French state advocate Bernard Grelon, for the State Judicial Agent, argued against Laurin at the Paris hearing in a tone that was, according to Fache at times “bordering on arrogance” that: “this is not the Dulcie September case, but a technical trial, which must examine whether the justice system made errors in dismissing the case in 1992.

“When we look at the file, and move away from fantasies, we can only confirm the judgment of the first instance,” which had dismissed the family’s request for a reinvestigation.

Laurin argued rather that: “we’re told it’s old, it’s time-barred, it’s inadmissible. But we refuse to allow Dulcie September to be subjected to a second death, this time through a judicial process.”

Jacqueline Derens told Fache: “The state continues to consider this murder a common crime. But Dulcie was not killed by a burglar or a jilted lover. She was killed because she opposed apartheid.”
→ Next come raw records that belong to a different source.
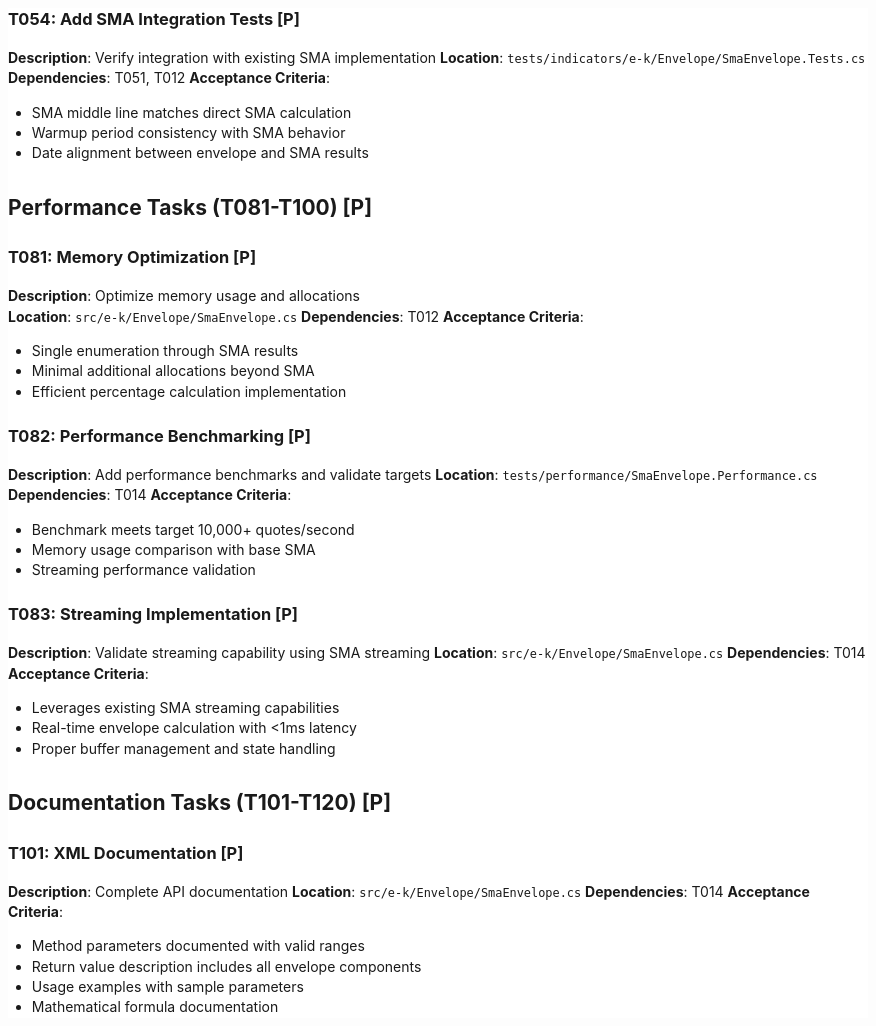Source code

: ### T054: Add SMA Integration Tests [P]
**Description**: Verify integration with existing SMA implementation
**Location**: `tests/indicators/e-k/Envelope/SmaEnvelope.Tests.cs`
**Dependencies**: T051, T012
**Acceptance Criteria**:
- SMA middle line matches direct SMA calculation
- Warmup period consistency with SMA behavior
- Date alignment between envelope and SMA results

## Performance Tasks (T081-T100) [P]

### T081: Memory Optimization [P]
**Description**: Optimize memory usage and allocations  
**Location**: `src/e-k/Envelope/SmaEnvelope.cs`
**Dependencies**: T012
**Acceptance Criteria**:
- Single enumeration through SMA results
- Minimal additional allocations beyond SMA
- Efficient percentage calculation implementation

### T082: Performance Benchmarking [P]
**Description**: Add performance benchmarks and validate targets
**Location**: `tests/performance/SmaEnvelope.Performance.cs`
**Dependencies**: T014
**Acceptance Criteria**:
- Benchmark meets target 10,000+ quotes/second
- Memory usage comparison with base SMA
- Streaming performance validation

### T083: Streaming Implementation [P]
**Description**: Validate streaming capability using SMA streaming
**Location**: `src/e-k/Envelope/SmaEnvelope.cs`
**Dependencies**: T014
**Acceptance Criteria**:
- Leverages existing SMA streaming capabilities
- Real-time envelope calculation with <1ms latency
- Proper buffer management and state handling

## Documentation Tasks (T101-T120) [P]

### T101: XML Documentation [P]
**Description**: Complete API documentation
**Location**: `src/e-k/Envelope/SmaEnvelope.cs`
**Dependencies**: T014
**Acceptance Criteria**:
- Method parameters documented with valid ranges
- Return value description includes all envelope components
- Usage examples with sample parameters
- Mathematical formula documentation
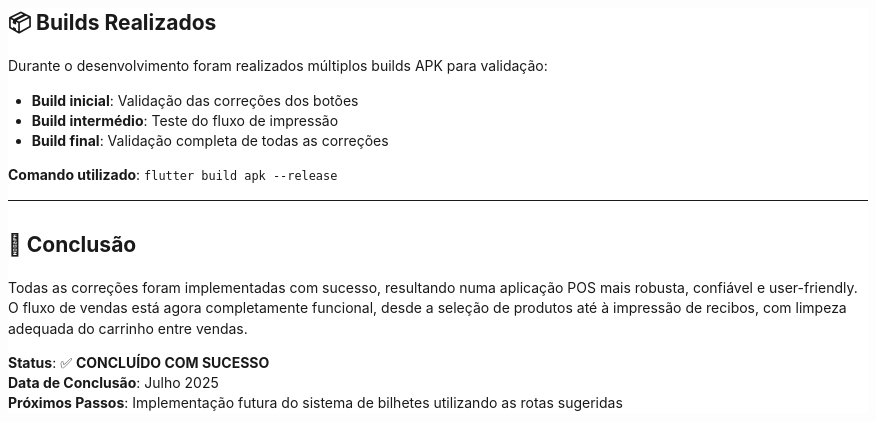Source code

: 
## 📦 **Builds Realizados**

Durante o desenvolvimento foram realizados múltiplos builds APK para validação:
- **Build inicial**: Validação das correções dos botões
- **Build intermédio**: Teste do fluxo de impressão
- **Build final**: Validação completa de todas as correções

**Comando utilizado**: `flutter build apk --release`

---

## 🎉 **Conclusão**

Todas as correções foram implementadas com sucesso, resultando numa aplicação POS mais robusta, confiável e user-friendly. O fluxo de vendas está agora completamente funcional, desde a seleção de produtos até à impressão de recibos, com limpeza adequada do carrinho entre vendas.

**Status**: ✅ **CONCLUÍDO COM SUCESSO**  
**Data de Conclusão**: Julho 2025  
**Próximos Passos**: Implementação futura do sistema de bilhetes utilizando as rotas sugeridas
Another of September’s nephews, Michael Arendse, told Business Day that despite the French Judicial Agent’s stance that the chance to reopen the case had expired, “we are adamant that someone has to be held responsible for her murder … It must be kept in mind that Dulcie approached the French police twice for protection, which they did not provide but should have in terms of French law.”

The Court of Appeal’s decision will be handed down on June 10, and Arendse said the family looked forward to the ruling.